----- Data for review -----
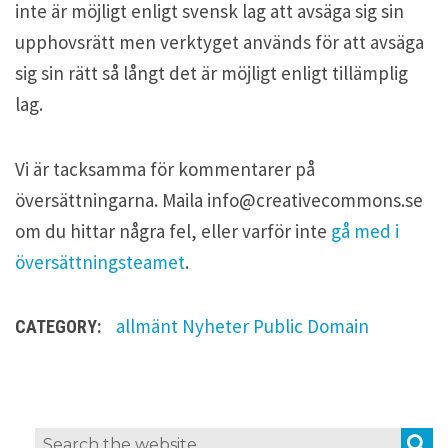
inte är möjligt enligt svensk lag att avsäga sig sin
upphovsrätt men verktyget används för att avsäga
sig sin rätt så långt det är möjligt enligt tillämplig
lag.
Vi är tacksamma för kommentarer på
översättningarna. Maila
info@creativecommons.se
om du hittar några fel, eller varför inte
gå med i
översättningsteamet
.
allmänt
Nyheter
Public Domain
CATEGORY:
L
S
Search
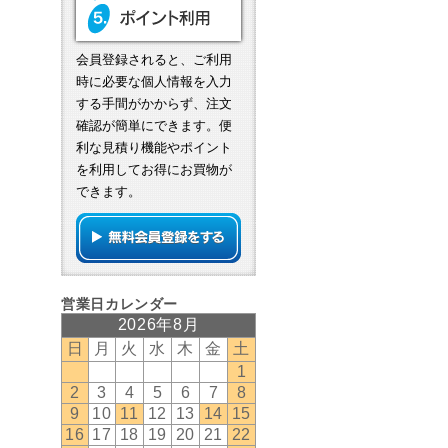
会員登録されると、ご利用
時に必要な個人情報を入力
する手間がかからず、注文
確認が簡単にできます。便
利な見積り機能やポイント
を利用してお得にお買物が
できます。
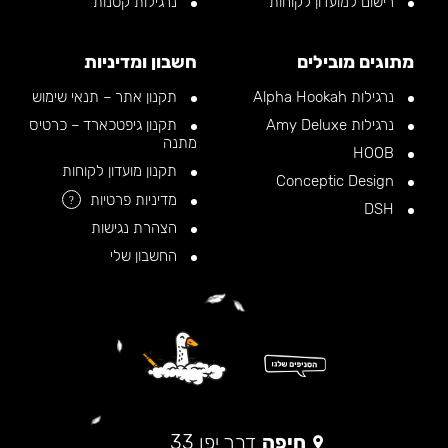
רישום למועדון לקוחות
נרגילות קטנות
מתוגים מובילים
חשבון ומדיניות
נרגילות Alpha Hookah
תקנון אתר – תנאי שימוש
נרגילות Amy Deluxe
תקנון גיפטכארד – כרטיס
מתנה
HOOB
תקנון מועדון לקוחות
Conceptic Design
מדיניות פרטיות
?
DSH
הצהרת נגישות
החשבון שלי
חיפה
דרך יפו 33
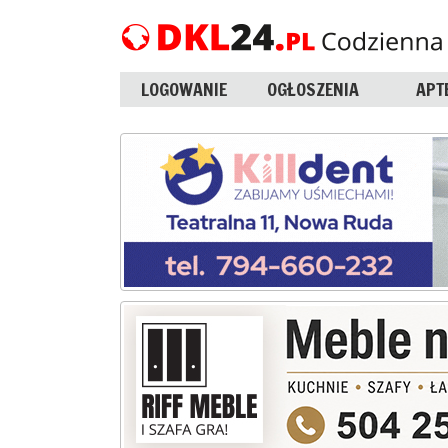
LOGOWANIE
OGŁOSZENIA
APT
-----
*What to produce*:
In the copy you write, the data above must appear exactly, with no pictures.

*Written answer*:
inte är möjligt enligt svensk lag att avsäga sig sin
upphovsrätt men verktyget används för att avsäga
sig sin rätt så långt det är möjligt enligt tillämplig
lag.
Vi är tacksamma för kommentarer på
översättningarna. Maila
info@creativecommons.se
om du hittar några fel, eller varför inte
gå med i
översättningsteamet
.
allmänt
Nyheter
Public Domain
CATEGORY:
L
S
Search
会員登録されると、ご利用
時に必要な個人情報を入力
する手間がかからず、注文
確認が簡単にできます。便
利な見積り機能やポイント
を利用してお得にお買物が
できます。
רישום למועדון לקוחות
נרגילות קטנות
מתוגים מובילים
חשבון ומדיניות
נרגילות Alpha Hookah
תקנון אתר – תנאי שימוש
נרגילות Amy Deluxe
תקנון גיפטכארד – כרטיס
מתנה
HOOB
תקנון מועדון לקוחות
Conceptic Design
מדיניות פרטיות
?
DSH
הצהרת נגישות
החשבון שלי
חיפה
דרך יפו 33
LOGOWANIE
OGŁOSZENIA
APT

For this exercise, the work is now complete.